Making sense of the sedra: Vayeshev
The story isn’t over
There are few narratives in the Torah as emotionally charged as the story of Joseph in parshat Vayeshev. A gifted young man, beloved by his father and resented by his brothers, is torn from his home, cast into a pit and sold into slavery. It is one of the most painful family rifts recorded in our tradition. And yet, years later, that same Joseph becomes the one who feeds a region in the grip of famine and sustains the very brothers who once betrayed him.
Joseph’s story is not about suffering being justified. The pain he endured was real, the wrongdoing unequivocal. What the Torah does instead is teach us something subtler and profoundly important: that we rarely see the full picture of our lives while we are living them. We experience events as fragments, isolated scenes in a narrative whose ending we do not yet know. Only later, sometimes much later, does a larger pattern begin to emerge.
The Torah captures this with exquisite simplicity. When Joseph eventually reveals himself to his brothers, he does not deny their actions, nor does he diminish his own suffering. Instead, he reframes the meaning of his journey. “You did not send me here – God sent me,” he says. Not because their actions were right – they were not. But because even in the darkest moments, a Divine purpose was still unfolding, hidden from view.
Faith, in Judaism, has never meant blindness to tragedy. It is the courage to believe that tragedy is not the end of the story.
Our generation has witnessed its own shattering trauma. The events of October 7 were horrific – a day of grief and devastation etched forever into Jewish memory. Nothing can justify it. Nothing can soften the anguish of lives shattered, families torn apart and innocence violated.

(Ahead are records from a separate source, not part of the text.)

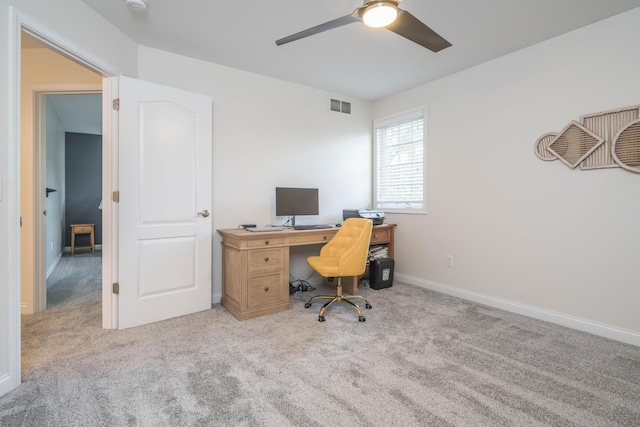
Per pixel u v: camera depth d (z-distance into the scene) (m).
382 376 1.81
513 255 2.92
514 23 2.41
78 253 6.13
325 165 3.94
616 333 2.31
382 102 4.25
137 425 1.41
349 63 3.14
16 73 1.67
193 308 2.85
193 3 2.18
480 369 1.90
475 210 3.22
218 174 3.15
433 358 2.03
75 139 6.65
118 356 2.04
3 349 1.62
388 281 3.69
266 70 3.30
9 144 1.65
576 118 2.51
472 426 1.41
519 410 1.52
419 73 3.39
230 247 2.89
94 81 2.86
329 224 3.83
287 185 3.61
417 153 3.86
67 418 1.45
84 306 3.04
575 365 1.95
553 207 2.65
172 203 2.70
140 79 2.76
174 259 2.73
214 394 1.64
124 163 2.46
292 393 1.65
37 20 1.79
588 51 2.44
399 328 2.51
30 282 2.82
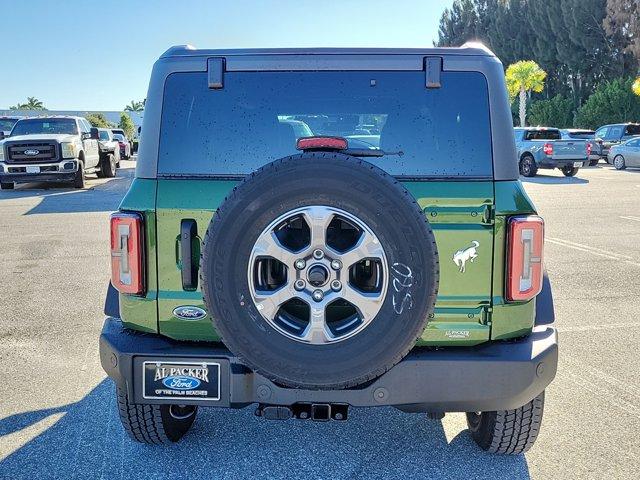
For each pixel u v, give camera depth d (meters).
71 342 5.75
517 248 3.00
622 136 30.30
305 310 2.87
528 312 3.10
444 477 3.50
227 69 3.22
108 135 29.28
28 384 4.79
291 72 3.22
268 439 3.97
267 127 3.25
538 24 56.44
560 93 56.72
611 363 5.25
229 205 2.66
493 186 3.06
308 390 2.95
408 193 2.65
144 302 3.14
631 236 11.32
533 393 3.04
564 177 23.77
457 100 3.17
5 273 8.47
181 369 3.04
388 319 2.65
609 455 3.74
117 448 3.83
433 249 2.64
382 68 3.19
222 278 2.67
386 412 4.37
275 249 2.65
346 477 3.51
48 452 3.77
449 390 2.97
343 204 2.63
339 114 3.24
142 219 3.11
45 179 19.22
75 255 9.66
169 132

Yet even as we mourn, we are also witnessing shifts in the landscape of the Middle East that would have been unthinkable only a year ago – the weakening of Hamas, the isolation of Hezbollah, the exposure of Iran’s ambitions, the recalibration of powers from Yemen to the Gulf. These are not consolations. They do not heal the wounds of the past months. But they are reminders that history is not static and that even moments of profound darkness can become turning points.
Jewish history is a long record of this paradox. Exile led to creativity. Persecution led to resilience. The destruction of the Temple led to the birth of a Judaism centred on prayer, study, and community – a faith portable enough to survive every empire that sought to extinguish it.
We do not know how our own chapter will unfold. But parshat Vayeshev invites us to hold two truths at once: that suffering must never be justified, and that despair must never be final. We see only a fragment of the story. Faith is the willingness to believe that there is more.
In the darkness, that belief has carried our people before. And it can carry us still today.